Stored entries
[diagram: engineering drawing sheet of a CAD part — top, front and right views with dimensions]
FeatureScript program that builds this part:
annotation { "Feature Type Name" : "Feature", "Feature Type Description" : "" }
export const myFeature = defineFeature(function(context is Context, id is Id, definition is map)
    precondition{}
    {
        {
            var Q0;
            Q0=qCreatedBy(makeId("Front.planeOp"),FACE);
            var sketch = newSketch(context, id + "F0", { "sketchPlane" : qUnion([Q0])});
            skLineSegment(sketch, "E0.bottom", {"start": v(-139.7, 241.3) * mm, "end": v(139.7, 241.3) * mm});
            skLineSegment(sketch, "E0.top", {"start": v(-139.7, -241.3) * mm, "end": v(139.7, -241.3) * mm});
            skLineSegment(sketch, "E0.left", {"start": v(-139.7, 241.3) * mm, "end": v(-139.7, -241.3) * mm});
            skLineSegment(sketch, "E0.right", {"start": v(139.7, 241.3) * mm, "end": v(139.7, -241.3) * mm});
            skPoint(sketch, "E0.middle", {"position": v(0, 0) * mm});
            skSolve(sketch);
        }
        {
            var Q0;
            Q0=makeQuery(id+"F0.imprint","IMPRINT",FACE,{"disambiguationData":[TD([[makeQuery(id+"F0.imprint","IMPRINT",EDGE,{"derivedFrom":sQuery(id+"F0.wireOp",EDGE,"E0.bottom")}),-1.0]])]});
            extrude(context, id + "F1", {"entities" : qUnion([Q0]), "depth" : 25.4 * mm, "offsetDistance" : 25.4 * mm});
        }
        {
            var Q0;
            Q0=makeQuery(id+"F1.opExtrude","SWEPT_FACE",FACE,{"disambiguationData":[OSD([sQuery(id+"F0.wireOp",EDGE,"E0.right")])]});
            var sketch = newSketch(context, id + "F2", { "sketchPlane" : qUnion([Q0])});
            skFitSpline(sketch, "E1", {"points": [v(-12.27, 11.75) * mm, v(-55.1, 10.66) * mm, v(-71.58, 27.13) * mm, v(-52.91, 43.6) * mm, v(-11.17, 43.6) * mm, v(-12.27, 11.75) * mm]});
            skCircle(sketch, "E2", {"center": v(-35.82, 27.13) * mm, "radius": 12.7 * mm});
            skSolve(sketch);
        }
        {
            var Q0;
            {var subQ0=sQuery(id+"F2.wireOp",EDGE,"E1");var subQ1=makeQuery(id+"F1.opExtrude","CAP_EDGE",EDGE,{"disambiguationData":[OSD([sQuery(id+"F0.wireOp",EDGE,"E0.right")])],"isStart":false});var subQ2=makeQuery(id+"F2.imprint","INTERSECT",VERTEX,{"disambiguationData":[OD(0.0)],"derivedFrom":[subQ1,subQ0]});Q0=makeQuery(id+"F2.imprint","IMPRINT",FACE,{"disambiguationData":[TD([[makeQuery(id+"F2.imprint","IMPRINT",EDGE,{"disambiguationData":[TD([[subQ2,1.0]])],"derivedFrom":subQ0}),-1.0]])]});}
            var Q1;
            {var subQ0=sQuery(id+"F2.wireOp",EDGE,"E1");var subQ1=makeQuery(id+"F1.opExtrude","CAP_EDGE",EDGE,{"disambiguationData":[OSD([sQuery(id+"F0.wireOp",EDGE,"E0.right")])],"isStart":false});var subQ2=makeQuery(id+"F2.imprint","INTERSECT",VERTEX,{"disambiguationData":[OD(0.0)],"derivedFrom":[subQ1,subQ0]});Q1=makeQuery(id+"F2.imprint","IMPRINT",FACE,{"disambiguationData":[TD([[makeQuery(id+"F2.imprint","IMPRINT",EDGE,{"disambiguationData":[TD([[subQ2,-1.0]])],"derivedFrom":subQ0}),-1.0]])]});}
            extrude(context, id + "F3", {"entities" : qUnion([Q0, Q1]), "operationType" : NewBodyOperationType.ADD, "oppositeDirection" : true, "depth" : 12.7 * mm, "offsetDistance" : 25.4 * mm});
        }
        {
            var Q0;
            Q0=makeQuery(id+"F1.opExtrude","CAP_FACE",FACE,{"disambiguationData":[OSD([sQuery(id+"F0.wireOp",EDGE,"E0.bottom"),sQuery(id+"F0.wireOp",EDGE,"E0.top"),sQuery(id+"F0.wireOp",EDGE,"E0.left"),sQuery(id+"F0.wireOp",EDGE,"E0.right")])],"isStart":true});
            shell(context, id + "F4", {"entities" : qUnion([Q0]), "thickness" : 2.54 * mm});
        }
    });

...

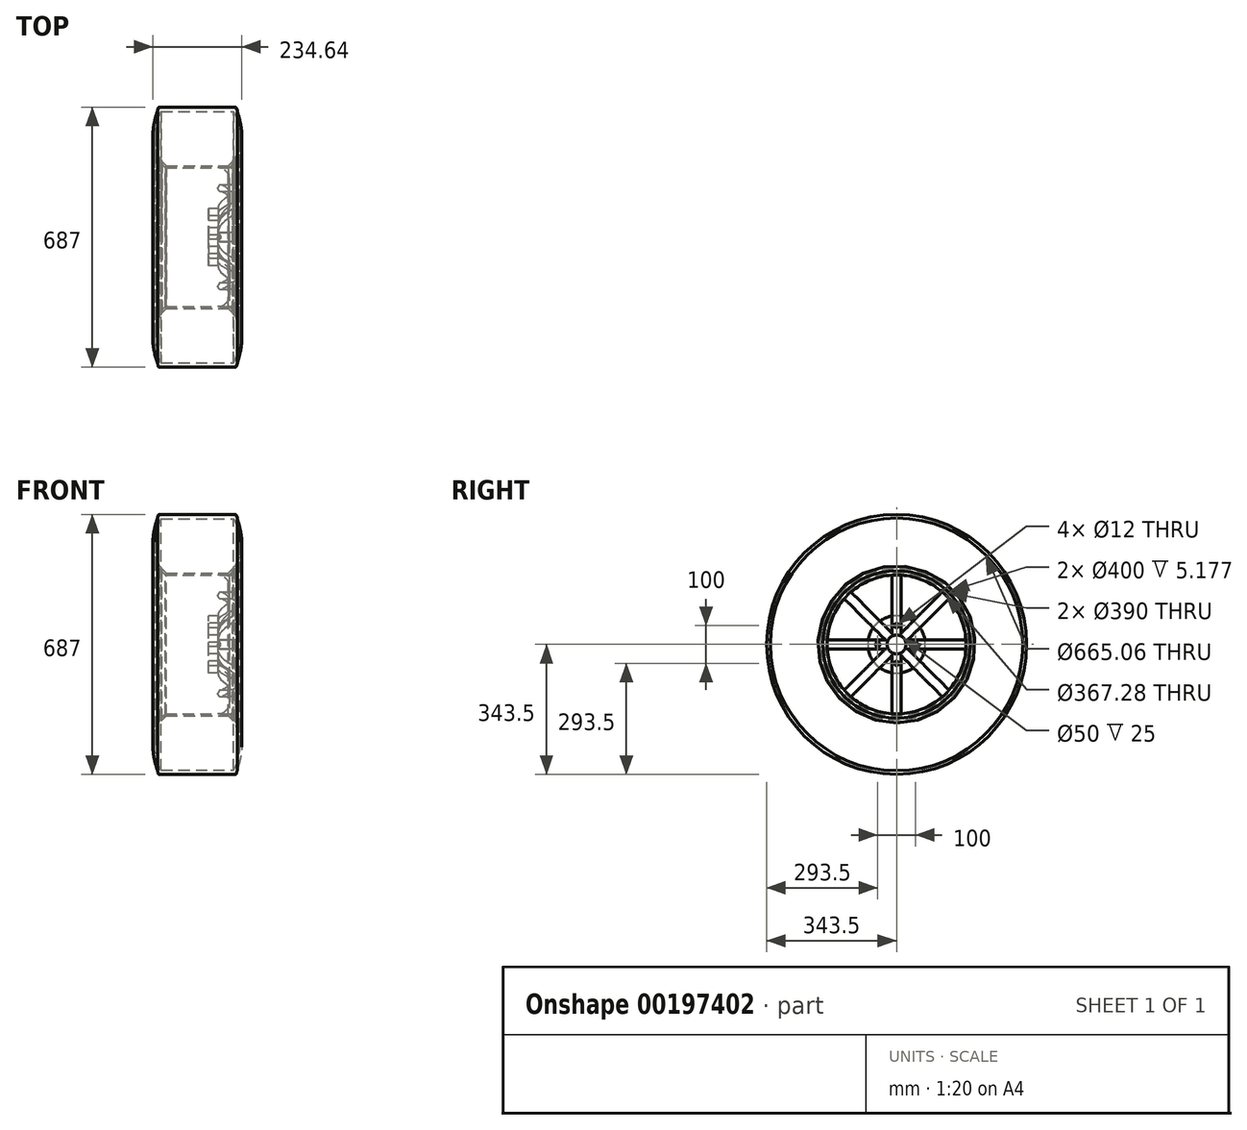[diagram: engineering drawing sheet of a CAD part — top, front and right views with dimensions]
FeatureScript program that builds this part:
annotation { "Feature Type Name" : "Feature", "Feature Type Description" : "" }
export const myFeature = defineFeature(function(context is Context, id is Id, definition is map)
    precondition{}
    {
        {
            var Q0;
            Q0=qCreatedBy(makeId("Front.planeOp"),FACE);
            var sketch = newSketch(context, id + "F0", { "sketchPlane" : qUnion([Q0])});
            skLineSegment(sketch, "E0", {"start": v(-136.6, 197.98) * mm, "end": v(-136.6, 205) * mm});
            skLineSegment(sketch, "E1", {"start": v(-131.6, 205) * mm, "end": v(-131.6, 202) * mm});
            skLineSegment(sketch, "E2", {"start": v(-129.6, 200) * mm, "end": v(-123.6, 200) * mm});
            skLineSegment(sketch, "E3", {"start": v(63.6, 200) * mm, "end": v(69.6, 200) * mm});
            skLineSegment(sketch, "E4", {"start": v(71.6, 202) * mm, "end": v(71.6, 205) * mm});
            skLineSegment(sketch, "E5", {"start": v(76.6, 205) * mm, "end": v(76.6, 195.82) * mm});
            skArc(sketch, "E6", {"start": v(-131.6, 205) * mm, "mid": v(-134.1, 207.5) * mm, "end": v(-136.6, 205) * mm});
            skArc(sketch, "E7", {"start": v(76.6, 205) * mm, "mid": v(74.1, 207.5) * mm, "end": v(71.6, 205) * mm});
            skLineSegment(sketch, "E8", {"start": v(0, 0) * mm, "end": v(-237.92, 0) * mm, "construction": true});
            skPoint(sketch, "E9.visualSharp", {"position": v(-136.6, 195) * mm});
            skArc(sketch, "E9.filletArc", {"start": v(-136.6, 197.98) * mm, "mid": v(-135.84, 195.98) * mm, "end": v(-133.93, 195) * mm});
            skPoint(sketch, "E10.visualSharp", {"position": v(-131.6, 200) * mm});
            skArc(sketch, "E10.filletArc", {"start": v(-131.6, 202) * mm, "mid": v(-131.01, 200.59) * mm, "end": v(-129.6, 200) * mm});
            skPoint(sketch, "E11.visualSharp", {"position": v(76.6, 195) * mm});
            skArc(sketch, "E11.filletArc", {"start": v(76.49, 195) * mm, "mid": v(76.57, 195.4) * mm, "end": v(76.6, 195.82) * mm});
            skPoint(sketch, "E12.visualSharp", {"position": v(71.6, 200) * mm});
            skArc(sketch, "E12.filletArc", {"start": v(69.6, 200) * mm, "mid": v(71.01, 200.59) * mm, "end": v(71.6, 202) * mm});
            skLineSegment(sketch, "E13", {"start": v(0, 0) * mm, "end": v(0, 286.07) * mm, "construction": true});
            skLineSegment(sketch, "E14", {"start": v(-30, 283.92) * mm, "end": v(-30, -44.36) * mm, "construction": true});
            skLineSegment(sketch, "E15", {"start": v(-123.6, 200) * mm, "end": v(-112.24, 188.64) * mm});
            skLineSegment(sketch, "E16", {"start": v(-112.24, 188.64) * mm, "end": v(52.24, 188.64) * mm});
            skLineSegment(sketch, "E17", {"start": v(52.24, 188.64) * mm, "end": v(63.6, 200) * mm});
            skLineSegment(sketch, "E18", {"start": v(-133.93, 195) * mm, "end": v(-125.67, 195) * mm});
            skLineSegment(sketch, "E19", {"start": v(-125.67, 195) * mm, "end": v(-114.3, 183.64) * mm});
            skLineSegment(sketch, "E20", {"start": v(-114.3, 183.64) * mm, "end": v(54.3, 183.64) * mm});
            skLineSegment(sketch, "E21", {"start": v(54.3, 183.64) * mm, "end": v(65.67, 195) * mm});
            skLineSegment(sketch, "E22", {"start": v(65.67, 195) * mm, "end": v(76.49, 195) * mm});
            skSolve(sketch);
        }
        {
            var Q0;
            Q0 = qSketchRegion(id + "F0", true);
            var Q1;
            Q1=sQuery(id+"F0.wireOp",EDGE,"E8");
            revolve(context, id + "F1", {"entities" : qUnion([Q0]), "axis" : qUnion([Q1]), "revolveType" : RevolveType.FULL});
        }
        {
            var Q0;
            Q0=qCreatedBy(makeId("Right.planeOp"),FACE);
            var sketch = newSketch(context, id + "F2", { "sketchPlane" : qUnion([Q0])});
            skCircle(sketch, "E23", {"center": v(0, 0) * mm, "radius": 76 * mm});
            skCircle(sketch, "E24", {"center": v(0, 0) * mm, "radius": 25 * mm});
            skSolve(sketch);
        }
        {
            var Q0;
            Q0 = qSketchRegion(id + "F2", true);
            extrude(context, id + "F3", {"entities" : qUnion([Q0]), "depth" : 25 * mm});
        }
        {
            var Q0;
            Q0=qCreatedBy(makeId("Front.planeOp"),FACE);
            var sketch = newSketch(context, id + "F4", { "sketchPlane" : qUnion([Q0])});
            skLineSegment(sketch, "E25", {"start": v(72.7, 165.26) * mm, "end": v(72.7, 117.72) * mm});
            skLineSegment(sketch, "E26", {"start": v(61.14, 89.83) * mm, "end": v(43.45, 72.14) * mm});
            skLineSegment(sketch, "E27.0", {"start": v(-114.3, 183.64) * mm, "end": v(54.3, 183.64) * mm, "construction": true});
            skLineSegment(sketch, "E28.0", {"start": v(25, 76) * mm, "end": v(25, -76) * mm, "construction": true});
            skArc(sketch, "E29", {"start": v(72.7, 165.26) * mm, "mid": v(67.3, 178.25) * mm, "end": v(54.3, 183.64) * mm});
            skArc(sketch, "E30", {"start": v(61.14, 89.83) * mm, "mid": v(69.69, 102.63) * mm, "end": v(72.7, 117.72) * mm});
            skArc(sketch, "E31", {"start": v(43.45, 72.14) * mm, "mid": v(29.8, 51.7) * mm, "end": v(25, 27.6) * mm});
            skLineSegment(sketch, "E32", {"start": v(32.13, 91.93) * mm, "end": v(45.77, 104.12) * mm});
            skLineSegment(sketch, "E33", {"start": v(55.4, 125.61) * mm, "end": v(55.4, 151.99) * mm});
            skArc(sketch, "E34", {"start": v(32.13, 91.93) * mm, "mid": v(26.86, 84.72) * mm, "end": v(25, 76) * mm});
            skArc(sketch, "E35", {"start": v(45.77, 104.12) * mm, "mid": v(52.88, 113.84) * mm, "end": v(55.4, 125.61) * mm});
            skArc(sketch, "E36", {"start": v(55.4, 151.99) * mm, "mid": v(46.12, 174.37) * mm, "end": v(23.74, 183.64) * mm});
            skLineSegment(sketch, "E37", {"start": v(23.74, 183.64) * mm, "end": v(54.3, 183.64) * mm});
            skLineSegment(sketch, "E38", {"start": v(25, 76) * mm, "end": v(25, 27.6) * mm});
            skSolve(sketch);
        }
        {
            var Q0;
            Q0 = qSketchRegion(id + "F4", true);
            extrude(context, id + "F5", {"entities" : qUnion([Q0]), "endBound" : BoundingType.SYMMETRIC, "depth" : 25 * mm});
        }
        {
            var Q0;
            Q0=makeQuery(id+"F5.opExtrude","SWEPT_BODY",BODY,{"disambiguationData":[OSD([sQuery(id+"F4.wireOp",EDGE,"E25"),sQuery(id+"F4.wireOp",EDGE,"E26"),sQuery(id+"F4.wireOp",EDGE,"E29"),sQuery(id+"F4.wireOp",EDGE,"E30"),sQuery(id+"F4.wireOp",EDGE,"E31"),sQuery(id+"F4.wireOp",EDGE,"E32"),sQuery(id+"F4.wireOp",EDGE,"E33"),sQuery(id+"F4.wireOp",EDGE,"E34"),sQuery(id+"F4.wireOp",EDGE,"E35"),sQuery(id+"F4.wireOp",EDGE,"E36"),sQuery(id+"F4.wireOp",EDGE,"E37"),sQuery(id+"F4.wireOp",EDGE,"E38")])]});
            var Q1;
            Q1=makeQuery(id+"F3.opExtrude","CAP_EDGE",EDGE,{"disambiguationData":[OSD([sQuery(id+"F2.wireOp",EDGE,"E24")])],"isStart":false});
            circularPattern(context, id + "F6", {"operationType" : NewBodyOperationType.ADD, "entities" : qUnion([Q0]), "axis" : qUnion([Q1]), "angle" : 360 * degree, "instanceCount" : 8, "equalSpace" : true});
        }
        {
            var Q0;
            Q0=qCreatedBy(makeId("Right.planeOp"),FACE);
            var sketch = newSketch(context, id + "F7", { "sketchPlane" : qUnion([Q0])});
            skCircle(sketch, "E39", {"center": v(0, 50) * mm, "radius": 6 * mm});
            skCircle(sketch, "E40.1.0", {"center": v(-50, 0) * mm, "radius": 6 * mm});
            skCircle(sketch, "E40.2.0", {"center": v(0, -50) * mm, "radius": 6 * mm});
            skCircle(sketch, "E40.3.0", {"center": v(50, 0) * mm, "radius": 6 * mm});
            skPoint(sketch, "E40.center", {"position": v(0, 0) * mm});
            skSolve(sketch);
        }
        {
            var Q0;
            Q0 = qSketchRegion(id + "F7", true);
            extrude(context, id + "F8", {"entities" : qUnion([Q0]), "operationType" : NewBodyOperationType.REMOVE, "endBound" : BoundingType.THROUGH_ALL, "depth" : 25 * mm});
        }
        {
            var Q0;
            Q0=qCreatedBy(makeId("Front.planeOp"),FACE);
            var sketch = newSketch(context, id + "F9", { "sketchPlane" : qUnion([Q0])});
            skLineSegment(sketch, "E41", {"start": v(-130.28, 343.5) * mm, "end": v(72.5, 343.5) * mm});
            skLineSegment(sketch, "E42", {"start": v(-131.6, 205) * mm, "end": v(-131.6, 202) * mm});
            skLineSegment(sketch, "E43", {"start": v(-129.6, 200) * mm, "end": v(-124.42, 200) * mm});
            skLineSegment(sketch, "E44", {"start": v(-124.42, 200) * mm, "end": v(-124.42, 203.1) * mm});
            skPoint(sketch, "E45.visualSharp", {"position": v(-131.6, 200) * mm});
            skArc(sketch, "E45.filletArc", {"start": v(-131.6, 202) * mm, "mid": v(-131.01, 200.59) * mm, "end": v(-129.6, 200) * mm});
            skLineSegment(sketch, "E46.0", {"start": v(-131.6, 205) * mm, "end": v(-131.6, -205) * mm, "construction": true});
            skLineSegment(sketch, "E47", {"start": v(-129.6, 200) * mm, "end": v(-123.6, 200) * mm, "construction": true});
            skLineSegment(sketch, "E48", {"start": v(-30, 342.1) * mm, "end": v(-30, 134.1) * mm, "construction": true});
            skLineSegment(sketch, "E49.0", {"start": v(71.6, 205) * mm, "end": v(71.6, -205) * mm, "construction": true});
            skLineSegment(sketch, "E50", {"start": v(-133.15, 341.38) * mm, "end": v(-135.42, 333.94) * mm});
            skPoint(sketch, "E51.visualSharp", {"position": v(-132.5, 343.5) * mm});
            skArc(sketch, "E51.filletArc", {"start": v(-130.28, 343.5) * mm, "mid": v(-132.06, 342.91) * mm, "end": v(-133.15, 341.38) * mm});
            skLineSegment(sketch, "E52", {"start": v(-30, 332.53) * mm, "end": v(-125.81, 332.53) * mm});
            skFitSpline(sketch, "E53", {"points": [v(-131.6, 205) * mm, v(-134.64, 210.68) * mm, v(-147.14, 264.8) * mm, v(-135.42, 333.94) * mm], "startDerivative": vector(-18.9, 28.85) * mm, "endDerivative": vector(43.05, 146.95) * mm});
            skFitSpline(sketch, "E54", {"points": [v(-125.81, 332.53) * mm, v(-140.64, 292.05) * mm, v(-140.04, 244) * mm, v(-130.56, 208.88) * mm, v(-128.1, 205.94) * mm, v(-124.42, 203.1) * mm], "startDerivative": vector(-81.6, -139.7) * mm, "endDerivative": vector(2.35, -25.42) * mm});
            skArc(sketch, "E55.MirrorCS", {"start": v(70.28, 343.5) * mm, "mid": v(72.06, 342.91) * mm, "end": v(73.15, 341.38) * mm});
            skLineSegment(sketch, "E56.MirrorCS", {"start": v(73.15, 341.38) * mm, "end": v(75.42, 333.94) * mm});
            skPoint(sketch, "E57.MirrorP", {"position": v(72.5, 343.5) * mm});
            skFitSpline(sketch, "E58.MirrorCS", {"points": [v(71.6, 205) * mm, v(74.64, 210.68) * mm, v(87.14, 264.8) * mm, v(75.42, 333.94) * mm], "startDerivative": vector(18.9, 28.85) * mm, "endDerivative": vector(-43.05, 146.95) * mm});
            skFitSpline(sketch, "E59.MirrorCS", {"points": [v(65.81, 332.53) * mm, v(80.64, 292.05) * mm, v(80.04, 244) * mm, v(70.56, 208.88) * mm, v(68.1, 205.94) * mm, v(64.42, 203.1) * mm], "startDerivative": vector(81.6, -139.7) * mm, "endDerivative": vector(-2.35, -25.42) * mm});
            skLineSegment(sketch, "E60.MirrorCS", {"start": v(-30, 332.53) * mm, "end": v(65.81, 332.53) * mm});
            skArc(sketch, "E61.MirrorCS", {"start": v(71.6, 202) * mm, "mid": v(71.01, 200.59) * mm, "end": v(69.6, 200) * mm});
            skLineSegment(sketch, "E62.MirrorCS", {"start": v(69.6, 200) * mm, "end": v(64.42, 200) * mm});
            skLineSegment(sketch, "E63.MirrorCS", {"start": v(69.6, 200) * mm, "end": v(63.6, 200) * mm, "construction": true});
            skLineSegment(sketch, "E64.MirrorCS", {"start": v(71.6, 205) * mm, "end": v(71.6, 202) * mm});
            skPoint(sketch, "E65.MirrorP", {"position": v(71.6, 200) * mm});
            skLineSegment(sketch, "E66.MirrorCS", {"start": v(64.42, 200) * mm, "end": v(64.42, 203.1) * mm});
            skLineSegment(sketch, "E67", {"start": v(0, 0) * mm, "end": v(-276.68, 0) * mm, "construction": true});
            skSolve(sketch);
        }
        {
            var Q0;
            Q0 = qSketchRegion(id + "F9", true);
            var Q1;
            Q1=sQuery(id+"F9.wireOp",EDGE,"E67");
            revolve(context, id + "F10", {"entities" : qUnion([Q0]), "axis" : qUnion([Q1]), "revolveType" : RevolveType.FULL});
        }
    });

__TASK TO COMPLETE__. From the data above, extract each line that contains the string "BoundingType", one line per entry.

__SOLUTION TO THE PROBLEM__.
            extrude(context, id + "F5", {"entities" : qUnion([Q0]), "endBound" : BoundingType.SYMMETRIC, "depth" : 25 * mm});
            extrude(context, id + "F8", {"entities" : qUnion([Q0]), "operationType" : NewBodyOperationType.REMOVE, "endBound" : BoundingType.THROUGH_ALL, "depth" : 25 * mm});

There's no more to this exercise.